• **WORK ORDER**
Each line of the data below between the one containing "leverage, profound understanding" and the one containing "about earlier than", both included, is to be repeated exactly. Please omit pictures.

• **EXTRACTED DATA**

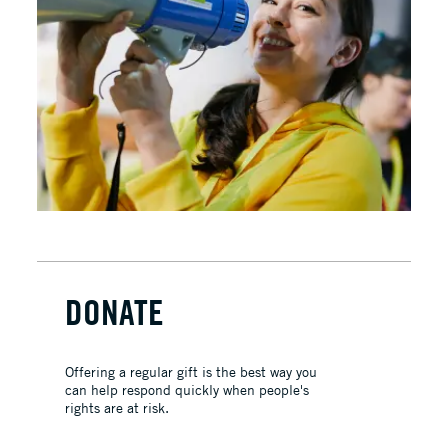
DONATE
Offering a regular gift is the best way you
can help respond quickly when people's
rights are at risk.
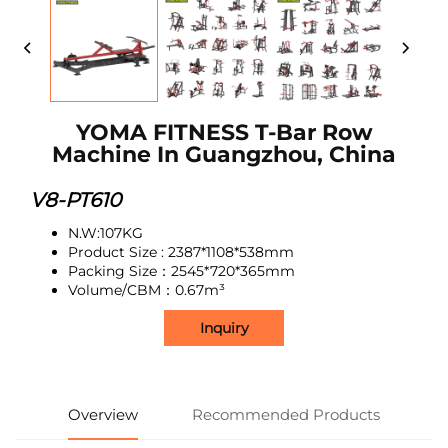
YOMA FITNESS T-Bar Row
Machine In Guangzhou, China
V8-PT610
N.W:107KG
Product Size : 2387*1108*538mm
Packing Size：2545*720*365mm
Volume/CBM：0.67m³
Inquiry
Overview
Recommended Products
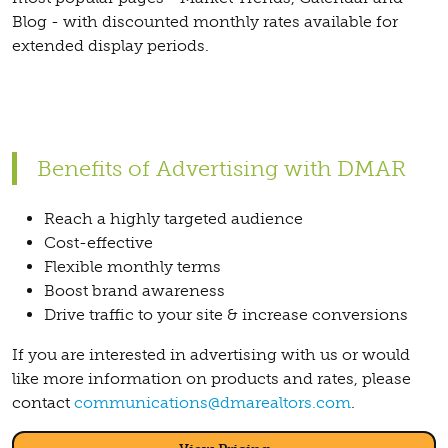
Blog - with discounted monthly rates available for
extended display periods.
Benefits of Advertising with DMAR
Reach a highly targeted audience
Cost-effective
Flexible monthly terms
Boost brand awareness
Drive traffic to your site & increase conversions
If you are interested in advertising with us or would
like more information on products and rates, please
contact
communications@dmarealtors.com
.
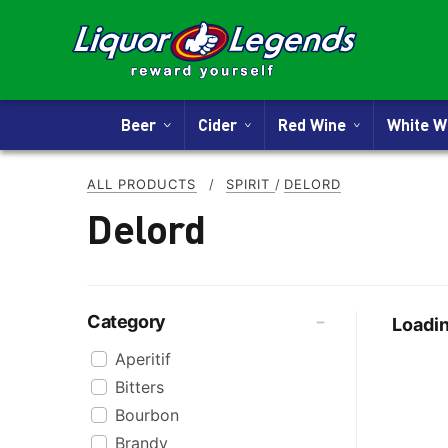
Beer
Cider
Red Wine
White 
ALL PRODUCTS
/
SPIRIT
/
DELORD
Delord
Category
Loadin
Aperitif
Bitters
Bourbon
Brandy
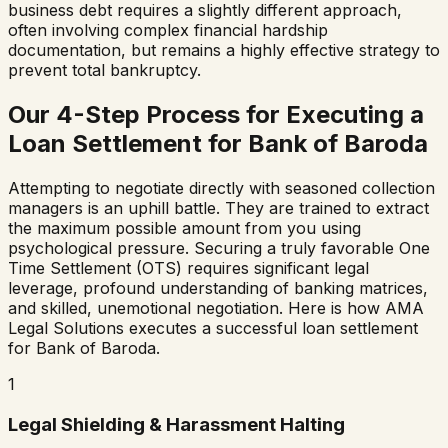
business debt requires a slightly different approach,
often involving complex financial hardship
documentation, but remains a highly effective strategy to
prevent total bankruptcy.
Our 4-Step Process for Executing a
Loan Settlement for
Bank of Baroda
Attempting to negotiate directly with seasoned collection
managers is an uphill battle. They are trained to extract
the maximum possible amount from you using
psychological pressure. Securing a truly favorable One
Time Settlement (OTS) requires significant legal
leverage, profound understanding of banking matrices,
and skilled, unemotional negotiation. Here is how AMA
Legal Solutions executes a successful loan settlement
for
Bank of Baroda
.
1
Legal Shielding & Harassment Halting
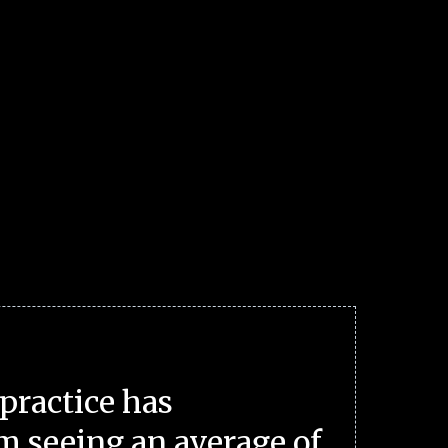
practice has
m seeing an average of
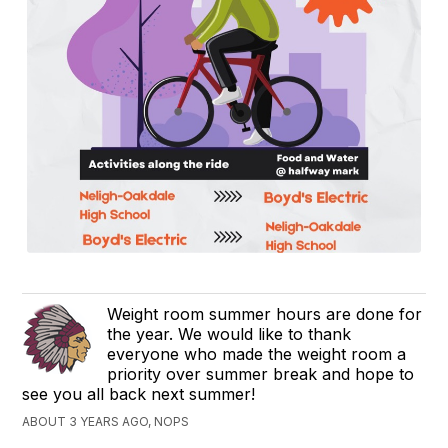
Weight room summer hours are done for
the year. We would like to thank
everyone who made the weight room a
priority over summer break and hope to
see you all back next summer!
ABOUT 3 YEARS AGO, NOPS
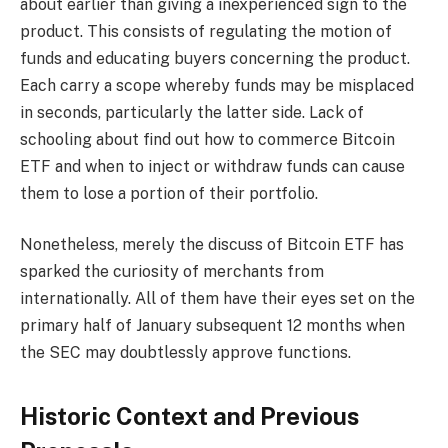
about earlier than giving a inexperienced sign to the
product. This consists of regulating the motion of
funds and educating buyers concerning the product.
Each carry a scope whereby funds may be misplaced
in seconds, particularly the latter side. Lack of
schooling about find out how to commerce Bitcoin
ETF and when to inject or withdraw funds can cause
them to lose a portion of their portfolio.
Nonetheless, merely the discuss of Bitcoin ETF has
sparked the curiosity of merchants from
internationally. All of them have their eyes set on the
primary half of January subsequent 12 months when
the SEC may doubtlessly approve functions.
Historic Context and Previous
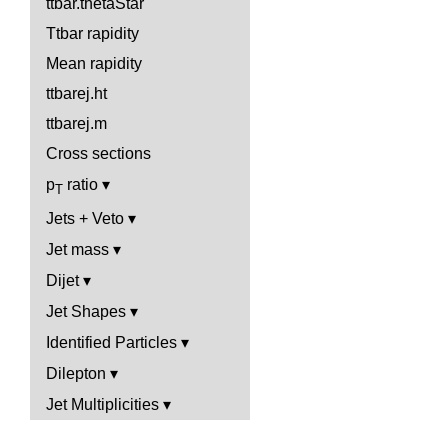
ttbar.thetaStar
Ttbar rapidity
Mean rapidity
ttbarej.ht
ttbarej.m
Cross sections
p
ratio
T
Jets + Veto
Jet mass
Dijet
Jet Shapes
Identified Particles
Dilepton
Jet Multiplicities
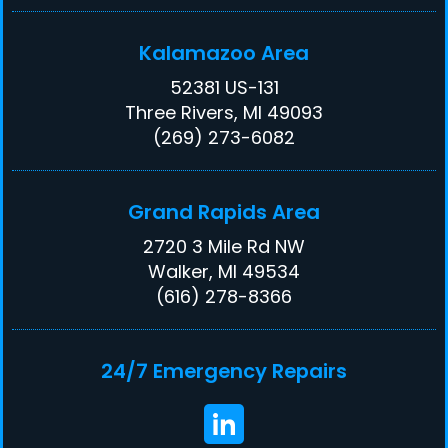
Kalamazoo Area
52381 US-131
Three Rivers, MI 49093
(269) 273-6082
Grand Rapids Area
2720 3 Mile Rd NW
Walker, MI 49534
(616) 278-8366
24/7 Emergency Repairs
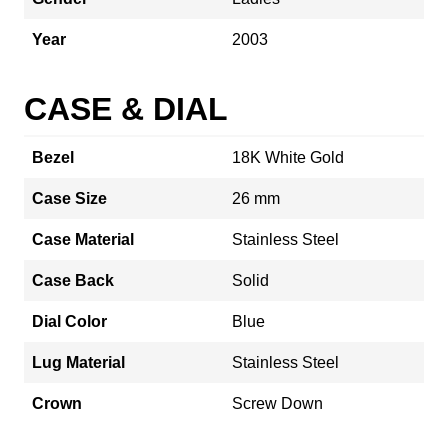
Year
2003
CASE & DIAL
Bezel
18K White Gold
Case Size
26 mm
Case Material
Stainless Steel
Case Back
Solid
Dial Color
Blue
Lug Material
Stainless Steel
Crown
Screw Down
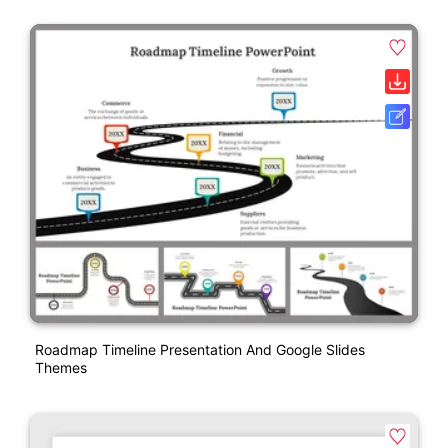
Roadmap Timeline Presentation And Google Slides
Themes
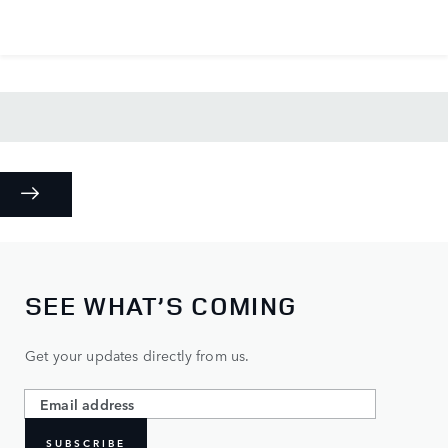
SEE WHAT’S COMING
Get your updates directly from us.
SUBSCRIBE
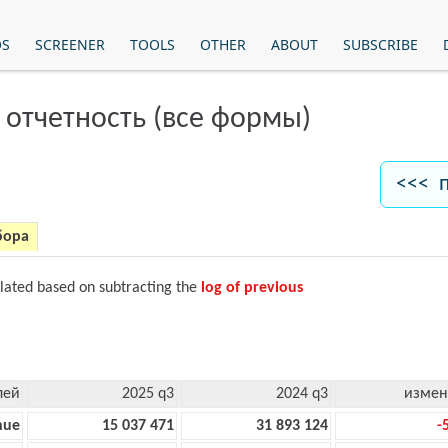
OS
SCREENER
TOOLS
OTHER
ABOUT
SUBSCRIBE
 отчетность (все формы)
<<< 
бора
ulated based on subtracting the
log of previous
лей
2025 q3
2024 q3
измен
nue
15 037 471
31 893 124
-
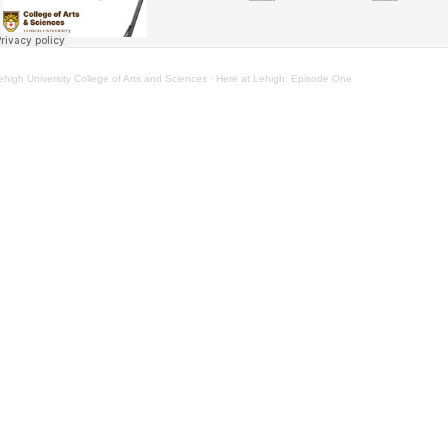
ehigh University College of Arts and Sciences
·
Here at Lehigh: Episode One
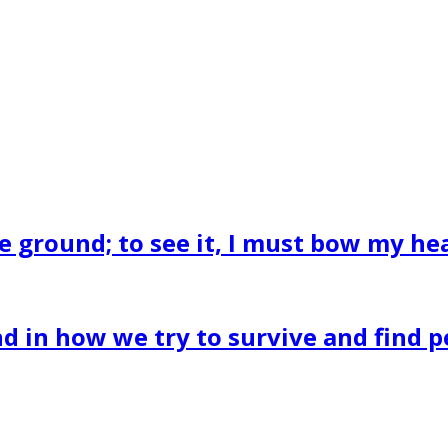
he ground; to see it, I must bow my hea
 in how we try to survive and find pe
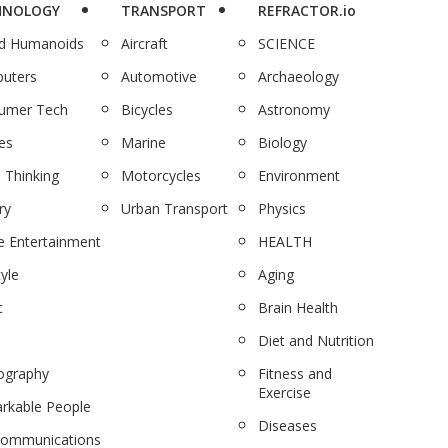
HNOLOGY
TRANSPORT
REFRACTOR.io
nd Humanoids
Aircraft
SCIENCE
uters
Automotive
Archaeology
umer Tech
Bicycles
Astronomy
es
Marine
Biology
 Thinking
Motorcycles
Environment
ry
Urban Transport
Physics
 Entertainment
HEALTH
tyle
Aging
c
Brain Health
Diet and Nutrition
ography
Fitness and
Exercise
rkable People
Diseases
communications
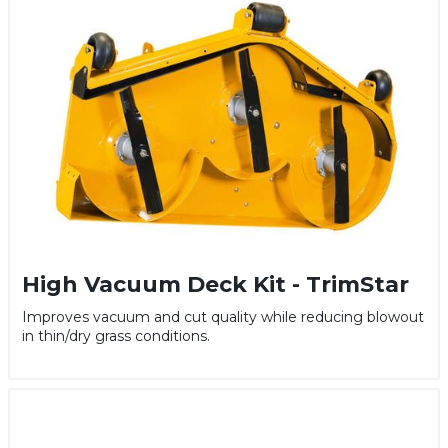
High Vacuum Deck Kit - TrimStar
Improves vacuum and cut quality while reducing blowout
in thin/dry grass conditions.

• **EXERCISE RESULT**
leverage, profound understanding of banking matrices,
and skilled, unemotional negotiation. Here is how AMA
Legal Solutions executes a successful loan settlement
for
Bank of Baroda
.
1
Legal Shielding & Harassment Halting
practice has
m seeing an average of
Weight room summer hours are done for
the year. We would like to thank
everyone who made the weight room a
priority over summer break and hope to
see you all back next summer!
ABOUT 3 YEARS AGO, NOPS
about earlier than giving a inexperienced sign to the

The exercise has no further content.